(Chart-based quiz items)

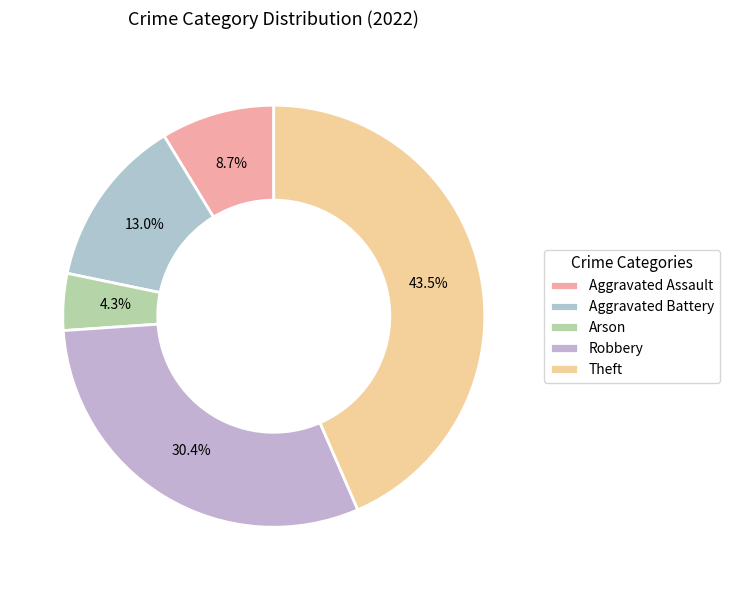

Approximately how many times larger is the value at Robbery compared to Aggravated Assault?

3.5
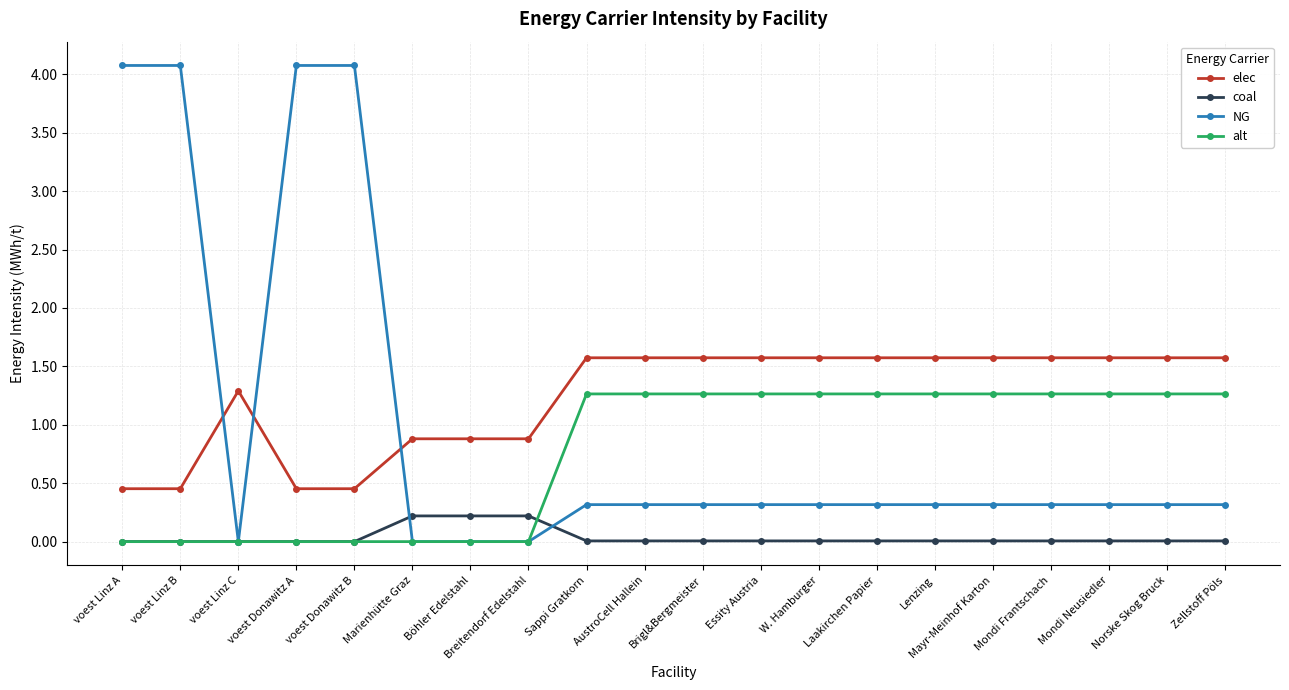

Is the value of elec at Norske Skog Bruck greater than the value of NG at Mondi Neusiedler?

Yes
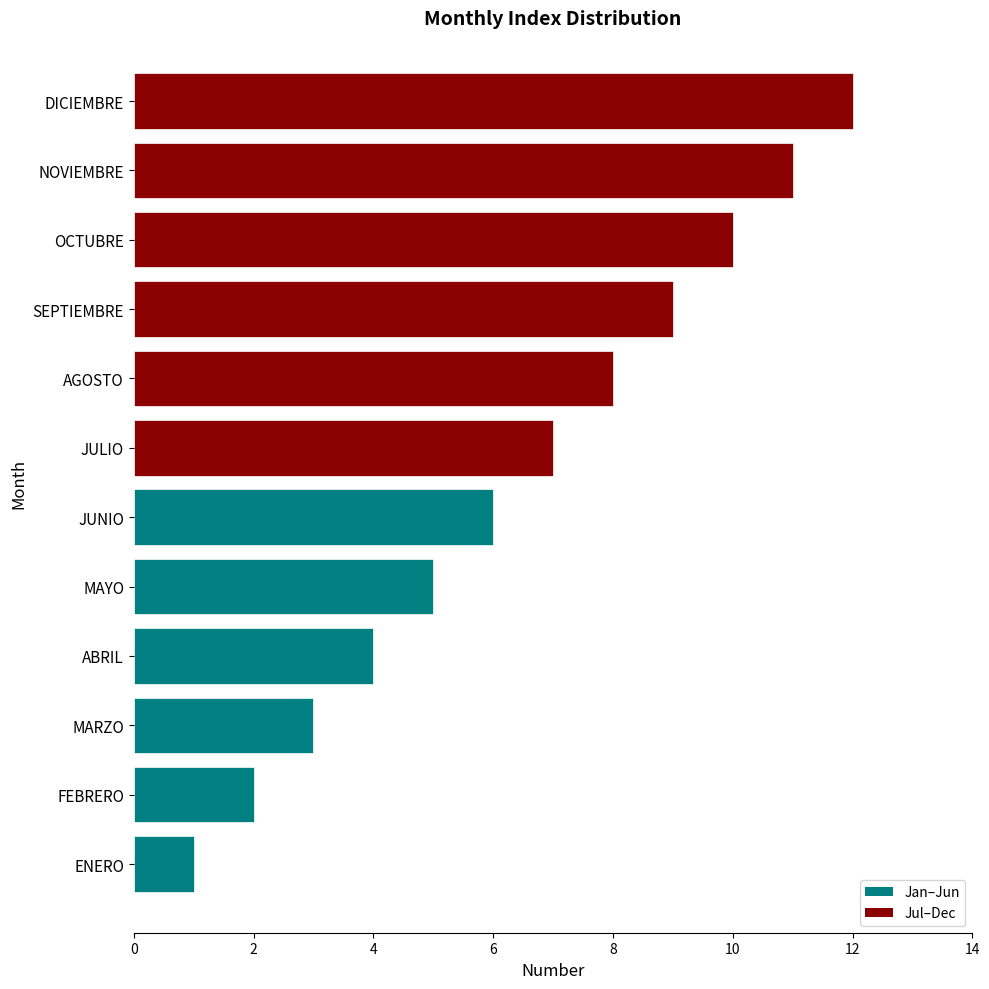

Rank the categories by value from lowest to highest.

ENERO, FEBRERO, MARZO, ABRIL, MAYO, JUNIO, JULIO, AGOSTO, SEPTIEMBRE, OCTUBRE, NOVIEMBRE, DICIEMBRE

• _Aim of the exercise_:
Please edit the rows above by replacing "categories" with "bars", keeping everything else unchanged. Leave the pictures out of your answer.

• _Finished exercise_:
Approximately how many times larger is the value at Robbery compared to Aggravated Assault?

3.5

Is the value of elec at Norske Skog Bruck greater than the value of NG at Mondi Neusiedler?

Yes

Rank the bars by value from lowest to highest.

ENERO, FEBRERO, MARZO, ABRIL, MAYO, JUNIO, JULIO, AGOSTO, SEPTIEMBRE, OCTUBRE, NOVIEMBRE, DICIEMBRE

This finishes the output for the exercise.